Collection Online
Medium
oil on canvas
Measurements
119.8 × 150.4 cm
Place/s of Execution
Templestowe, Melbourne, Victoria
Inscription
inscribed in grey paint l.r.: D. DAVIES / 94
Accession Number
p.402.5-1
Department
Australian Painting
Credit Line
National Gallery of Victoria, Melbourne
Purchased, 1895
This digital record has been made available on NGV Collection Online through the generous support of The Vizard Foundation
Gallery location
Gallery 6
Level 2, NGV Australia
About this work

‘Mr Davies exhibits only one painting, Moonrise, but he has a great deal to say with it. In its simplicity of composition, the breadth and power of the execution, and in the delicacy of values, it is perhaps the most impressive and original work in the exhibition.’

The Age, 25 October 1894

Subjects (general)
Landscapes Nature
Subjects (specific)
dusk evening fences (site elements) flat landscapes grass (plant material) hills Moon (moon) moonlight
Frame
Original, refinished by John Thallon in 1898

Frame

The painting appears in this frame in a photograph from the Loan Exhibition of Australian Art at the National Art Gallery of N.S.W., (later the Art Gallery of New South Wales) Sydney, April 1918. It is the frame that appears in an entry in Thallon’s ledger, under National Gallery, November 13, 1898: ‘preparing and gilding 1 large frame 6ft 3 x 5ft 3 “moonrise” ’. The work cost £4-14. As with the frame for Arthur Streeton’s ‘The purple noon’s transparent might’, which appears in another National Gallery entry a few months before, this entry does not describe the making of the frame but rather the refinishing of it. We are left to wonder what the original appearance of the frame might have been.

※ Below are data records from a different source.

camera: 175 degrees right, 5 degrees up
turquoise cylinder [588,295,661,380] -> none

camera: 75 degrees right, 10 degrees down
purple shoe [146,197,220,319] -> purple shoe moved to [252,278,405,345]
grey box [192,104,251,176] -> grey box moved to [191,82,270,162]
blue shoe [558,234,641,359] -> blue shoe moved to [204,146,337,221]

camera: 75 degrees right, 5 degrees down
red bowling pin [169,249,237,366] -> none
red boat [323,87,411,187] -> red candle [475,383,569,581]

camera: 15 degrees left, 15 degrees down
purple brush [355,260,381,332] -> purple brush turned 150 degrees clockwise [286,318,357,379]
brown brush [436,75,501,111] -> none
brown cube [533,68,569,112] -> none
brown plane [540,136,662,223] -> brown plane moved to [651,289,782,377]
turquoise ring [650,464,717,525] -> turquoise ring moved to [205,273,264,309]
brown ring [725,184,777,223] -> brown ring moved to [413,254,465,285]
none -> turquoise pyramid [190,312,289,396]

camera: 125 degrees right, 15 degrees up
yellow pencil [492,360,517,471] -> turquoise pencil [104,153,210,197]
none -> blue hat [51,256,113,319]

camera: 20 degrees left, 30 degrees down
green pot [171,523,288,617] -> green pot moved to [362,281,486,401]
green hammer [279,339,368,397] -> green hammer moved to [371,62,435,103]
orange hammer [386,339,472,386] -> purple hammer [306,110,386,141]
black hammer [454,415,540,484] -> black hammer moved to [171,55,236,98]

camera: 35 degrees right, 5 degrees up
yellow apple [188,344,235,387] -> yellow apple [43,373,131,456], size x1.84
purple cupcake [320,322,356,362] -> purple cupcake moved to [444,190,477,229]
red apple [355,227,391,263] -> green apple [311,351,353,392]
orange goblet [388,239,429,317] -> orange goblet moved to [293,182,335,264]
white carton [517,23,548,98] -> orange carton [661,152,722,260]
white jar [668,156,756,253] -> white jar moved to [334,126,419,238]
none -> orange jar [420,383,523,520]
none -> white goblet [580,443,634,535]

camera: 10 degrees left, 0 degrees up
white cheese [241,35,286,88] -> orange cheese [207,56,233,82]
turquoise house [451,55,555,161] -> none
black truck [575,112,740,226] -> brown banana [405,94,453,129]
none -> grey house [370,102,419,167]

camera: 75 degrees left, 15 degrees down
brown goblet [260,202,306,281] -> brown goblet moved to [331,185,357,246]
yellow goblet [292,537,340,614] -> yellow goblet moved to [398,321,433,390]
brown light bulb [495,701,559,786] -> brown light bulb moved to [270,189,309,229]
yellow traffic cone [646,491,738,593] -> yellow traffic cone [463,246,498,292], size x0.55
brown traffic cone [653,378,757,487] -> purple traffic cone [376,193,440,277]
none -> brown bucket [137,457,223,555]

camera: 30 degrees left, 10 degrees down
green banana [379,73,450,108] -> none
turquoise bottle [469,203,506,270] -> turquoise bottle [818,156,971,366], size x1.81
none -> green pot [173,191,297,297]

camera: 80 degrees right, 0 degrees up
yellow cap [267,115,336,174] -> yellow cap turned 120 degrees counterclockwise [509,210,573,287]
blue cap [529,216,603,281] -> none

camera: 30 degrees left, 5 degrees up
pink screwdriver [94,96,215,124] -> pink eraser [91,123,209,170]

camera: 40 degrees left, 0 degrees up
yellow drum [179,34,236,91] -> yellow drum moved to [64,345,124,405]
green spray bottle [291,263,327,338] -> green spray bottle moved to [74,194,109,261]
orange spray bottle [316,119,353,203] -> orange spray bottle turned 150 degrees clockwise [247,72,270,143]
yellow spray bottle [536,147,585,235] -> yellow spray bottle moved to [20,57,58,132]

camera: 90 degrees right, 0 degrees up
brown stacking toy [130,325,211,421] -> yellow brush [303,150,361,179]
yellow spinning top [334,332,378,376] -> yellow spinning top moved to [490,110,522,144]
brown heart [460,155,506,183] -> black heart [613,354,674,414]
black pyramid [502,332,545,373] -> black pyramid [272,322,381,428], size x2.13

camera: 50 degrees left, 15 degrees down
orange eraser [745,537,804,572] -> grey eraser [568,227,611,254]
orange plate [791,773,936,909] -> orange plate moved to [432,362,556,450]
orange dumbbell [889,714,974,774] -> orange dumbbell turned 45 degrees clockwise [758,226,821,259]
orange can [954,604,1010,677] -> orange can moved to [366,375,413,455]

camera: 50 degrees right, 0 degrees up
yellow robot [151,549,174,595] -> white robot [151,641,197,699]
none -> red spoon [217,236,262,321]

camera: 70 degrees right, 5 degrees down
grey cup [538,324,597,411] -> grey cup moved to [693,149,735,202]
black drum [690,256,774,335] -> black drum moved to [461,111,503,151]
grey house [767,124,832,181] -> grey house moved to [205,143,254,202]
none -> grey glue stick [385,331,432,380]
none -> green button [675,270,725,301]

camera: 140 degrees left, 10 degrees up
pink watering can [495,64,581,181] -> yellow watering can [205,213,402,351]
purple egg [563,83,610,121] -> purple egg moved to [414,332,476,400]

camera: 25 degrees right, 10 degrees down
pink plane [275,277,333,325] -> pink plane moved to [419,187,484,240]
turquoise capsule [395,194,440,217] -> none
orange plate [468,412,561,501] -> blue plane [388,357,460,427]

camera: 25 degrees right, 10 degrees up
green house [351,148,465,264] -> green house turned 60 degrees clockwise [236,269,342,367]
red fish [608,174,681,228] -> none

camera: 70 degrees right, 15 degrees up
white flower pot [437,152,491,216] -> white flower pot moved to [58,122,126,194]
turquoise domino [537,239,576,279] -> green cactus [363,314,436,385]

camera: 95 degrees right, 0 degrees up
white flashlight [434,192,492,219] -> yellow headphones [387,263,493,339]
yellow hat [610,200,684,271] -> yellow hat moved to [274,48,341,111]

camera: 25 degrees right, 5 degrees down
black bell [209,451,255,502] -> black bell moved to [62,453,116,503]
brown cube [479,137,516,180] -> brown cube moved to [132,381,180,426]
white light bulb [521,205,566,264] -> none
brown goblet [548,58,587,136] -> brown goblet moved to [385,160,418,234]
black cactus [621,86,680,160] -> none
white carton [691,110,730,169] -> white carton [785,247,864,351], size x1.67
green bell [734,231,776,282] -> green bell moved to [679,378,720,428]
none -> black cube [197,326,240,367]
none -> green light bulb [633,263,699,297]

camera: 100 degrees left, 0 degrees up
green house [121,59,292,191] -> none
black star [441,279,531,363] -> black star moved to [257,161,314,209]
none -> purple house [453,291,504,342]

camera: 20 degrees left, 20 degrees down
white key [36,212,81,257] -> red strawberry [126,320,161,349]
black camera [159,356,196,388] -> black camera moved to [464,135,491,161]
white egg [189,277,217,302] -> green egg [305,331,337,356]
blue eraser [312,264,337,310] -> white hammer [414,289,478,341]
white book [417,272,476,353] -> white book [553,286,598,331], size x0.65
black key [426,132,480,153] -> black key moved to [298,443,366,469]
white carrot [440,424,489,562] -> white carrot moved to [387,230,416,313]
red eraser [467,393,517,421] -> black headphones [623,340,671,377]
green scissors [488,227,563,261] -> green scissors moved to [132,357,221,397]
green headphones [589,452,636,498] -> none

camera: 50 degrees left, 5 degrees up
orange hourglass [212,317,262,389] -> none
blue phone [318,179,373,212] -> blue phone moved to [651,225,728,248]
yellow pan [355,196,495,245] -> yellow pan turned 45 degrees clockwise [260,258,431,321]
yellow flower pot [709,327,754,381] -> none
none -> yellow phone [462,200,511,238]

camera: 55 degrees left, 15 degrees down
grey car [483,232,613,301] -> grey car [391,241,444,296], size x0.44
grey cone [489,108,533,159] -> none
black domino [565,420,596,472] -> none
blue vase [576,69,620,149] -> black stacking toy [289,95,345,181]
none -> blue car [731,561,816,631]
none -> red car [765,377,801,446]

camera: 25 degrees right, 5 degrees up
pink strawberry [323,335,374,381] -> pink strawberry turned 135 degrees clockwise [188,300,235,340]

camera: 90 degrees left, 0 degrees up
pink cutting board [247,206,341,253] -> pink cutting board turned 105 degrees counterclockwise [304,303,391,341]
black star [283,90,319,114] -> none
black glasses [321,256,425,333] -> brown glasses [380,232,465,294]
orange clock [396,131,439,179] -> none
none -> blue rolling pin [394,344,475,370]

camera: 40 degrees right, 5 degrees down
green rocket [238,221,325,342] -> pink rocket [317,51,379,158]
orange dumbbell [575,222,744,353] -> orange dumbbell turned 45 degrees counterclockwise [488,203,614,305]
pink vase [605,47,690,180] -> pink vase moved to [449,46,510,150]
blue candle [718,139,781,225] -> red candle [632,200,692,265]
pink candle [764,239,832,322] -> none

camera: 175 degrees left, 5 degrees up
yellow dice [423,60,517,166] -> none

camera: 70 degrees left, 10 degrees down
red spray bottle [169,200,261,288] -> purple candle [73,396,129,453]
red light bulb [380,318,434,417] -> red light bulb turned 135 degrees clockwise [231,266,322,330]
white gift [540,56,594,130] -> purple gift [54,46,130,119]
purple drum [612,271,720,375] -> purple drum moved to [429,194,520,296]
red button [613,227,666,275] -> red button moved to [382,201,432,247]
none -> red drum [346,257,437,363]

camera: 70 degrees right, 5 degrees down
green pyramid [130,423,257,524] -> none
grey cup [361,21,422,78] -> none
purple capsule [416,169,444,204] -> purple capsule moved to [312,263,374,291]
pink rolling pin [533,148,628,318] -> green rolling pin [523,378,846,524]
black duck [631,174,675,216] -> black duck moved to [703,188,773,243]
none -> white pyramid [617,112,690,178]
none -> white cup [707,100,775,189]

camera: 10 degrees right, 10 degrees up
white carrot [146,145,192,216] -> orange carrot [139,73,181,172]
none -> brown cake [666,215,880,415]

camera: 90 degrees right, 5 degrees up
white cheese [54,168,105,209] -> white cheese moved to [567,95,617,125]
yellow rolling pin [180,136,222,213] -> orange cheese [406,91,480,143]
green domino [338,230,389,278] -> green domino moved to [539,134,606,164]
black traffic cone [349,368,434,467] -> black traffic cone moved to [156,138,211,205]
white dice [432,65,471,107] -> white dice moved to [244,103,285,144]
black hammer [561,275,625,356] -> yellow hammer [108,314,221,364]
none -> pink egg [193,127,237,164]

The unevenness of the rough-sawn frieze section, which is now in part filled with gesso, suggests it might originally have been more consistently coarse, fitting more closely with a ‘rustic’ rough-sawn look. There is very little preparation under the gilding, even on the outer section, suggesting the frame might have presented a plain timber surface in an earlier form. This would seem consistent with the ledger entry. The re-surfacing of the frame reflects the intention of the director Bernard Hall.1 The frame is one of a group sold as a job lot in 1941. It was re-acquired from the monastery of The Benedictine Community of New Norcia Inc and returned to the painting in 2001.

Note

1 Hall was NGV director from 1892 to 1935, the longest serving director of the Gallery. His influence on the framing of the collection has not been adequately researched.

Framemaker
John Thallon
Melbourne
Date
(1898)
Materials

The frame is made from simple wooden sections glued and nailed together. The flat section is of rough sawn timber, bevelled at the sight edge and let in to the outer frame. The outer frame is profiled from a block, with the beads either side made up from separate pieces. It is attached to the flat with glue and nails. All sections are mitred at the corners. The outer frame is re-enforced with braces screwed across the mitres. Angled wedges brace the outer section to the flat. The rebate is formed by the addition of wooden battens. The surface is now deteriorated and complicated by re-surfacing. It is largely matte gilded with a contracted and discoloured glue size coating.

Condition

The structure of the frame is intact. Both the gilding and the surface coating are deteriorated, but these layers are presumed to have been applied in 1898 and are not necessarily representative of the original appearance of the frame.